I knew Derek through a child's eyes. He was the uncle who did the Christmas planning and made elaborate Christmas wreaths, decorations and wrapping paper. He was the life of the party, the kind of person that people just wanted to be around. He was particularly good with kids. He would have been a great dad—as his partner Ian has since been to my kids. Looking back, I can never even remember wondering why Derek and Ian were both men. It just seemed normal to me as a kid. Unfortunately, it did not seem normal to the adults in my family, at least at first. My grandfather in particular, a man I acknowledged in my first speech as being one of the biggest influences in my life, struggled greatly with this. He was a conservative man, a pillar of the Queensland country town that I grew up in. He was active in his church and a committee man for decades. He was a man who told me that Jo Bjelke-Petersen was the best thing that ever happened to Queensland. Other members of my family counselled my uncle not to come out to my grandfather. Remember, this is the Queensland of the 1980s—a different place to Australia today. But he did come out, and it was not a smooth process. It was not instant acceptance. People did not change their firmly held views overnight. But our family took the same journey that so many other Australians have in recent times—a path to acceptance and then love. Slowly, Derek became part of our family. It was a good thing, too, because the family had some very difficult times. It is a horrific thing to watch someone die from AIDS, and it was particularly horrific in the Queensland of the 1980s and 1990s. If you had AIDS then, you had to deal with not only the horrors of the illness but also the indignities and horrors of the lack of recognition from the society around you. You had to deal with being beaten by hateful thugs in the street while your body was destroying itself from the inside.

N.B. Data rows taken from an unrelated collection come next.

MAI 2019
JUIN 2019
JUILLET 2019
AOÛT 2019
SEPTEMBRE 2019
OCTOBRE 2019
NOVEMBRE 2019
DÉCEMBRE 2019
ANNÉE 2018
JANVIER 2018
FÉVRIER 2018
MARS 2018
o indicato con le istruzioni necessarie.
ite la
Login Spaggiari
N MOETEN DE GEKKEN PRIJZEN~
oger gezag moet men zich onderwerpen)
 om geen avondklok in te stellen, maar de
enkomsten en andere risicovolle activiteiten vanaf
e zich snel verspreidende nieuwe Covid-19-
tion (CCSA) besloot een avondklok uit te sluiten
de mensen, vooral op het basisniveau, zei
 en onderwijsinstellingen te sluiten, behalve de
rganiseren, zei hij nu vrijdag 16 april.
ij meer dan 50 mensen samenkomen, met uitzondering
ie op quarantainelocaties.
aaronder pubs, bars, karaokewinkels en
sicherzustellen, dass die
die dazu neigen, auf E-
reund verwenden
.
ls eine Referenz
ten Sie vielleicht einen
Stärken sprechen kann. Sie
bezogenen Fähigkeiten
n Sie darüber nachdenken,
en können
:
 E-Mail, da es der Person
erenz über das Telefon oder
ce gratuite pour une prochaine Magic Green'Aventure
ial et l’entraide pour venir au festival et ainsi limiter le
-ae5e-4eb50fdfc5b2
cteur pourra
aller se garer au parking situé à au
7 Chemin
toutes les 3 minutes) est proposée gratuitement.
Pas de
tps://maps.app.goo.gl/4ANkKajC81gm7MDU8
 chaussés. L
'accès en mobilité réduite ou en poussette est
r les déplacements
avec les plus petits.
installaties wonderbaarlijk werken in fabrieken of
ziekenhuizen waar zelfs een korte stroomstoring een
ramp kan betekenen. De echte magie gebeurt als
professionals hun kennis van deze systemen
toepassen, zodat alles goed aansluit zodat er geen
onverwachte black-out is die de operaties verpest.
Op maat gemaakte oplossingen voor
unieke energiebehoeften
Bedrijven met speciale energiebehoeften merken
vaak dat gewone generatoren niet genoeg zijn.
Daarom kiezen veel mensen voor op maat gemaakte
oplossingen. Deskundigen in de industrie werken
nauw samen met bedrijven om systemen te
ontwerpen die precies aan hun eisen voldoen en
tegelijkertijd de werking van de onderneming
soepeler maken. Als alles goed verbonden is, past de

My grandfather was not an emotionally expressive man. Like many men in 1950s country Queensland, he showed his love through deeds, not words. So as Derek's body wasted away he showed his love by turning up to their home uninvited to do DIY jobs on things in the house that did not need to be fixed. It was a journey that so many Australians have taken—a journey from ignorance and hate to understanding and love.
Derek planned his own funeral and I hated it, because it was a party—a celebration of his life. I hated it because I did not think that people should have been happy at that occasion. But it was a party that he planned with a political message. Red ribbons were ubiquitous at the event, and I know that, in light of the last 24 hours, he would have wanted me to deliver a political message in the chamber here today. He would have wanted me to say to Senator Abetz: 'Do not claim to understand what gay Australians want. Do not tell them what they do and don't want. Do not use the law to deny them the equal right to choose the same recognition for their relationships as heterosexual couples.' People like Senator Abetz and the Prime Minister are rightly viewed as anachronistic jokes on this issue by the majority of Australians. The absurd references to Dolce and Gabbana in yesterday's coalition party room will reinforce this. Believe it or not, not all gay men are Italian fashion designers. But we should not lose sight of the fact that, while laughable, we are dealing with serious issues of human dignity and legal discrimination in this debate. We should not lose sight of the fact that the LGBTI rights movement in Australia is a serious cause with serious consequences for LGBTI Australians. It is a cause that has experienced some very difficult times in Australia in the past decades and a cause that all in this place should treat very seriously in our representations.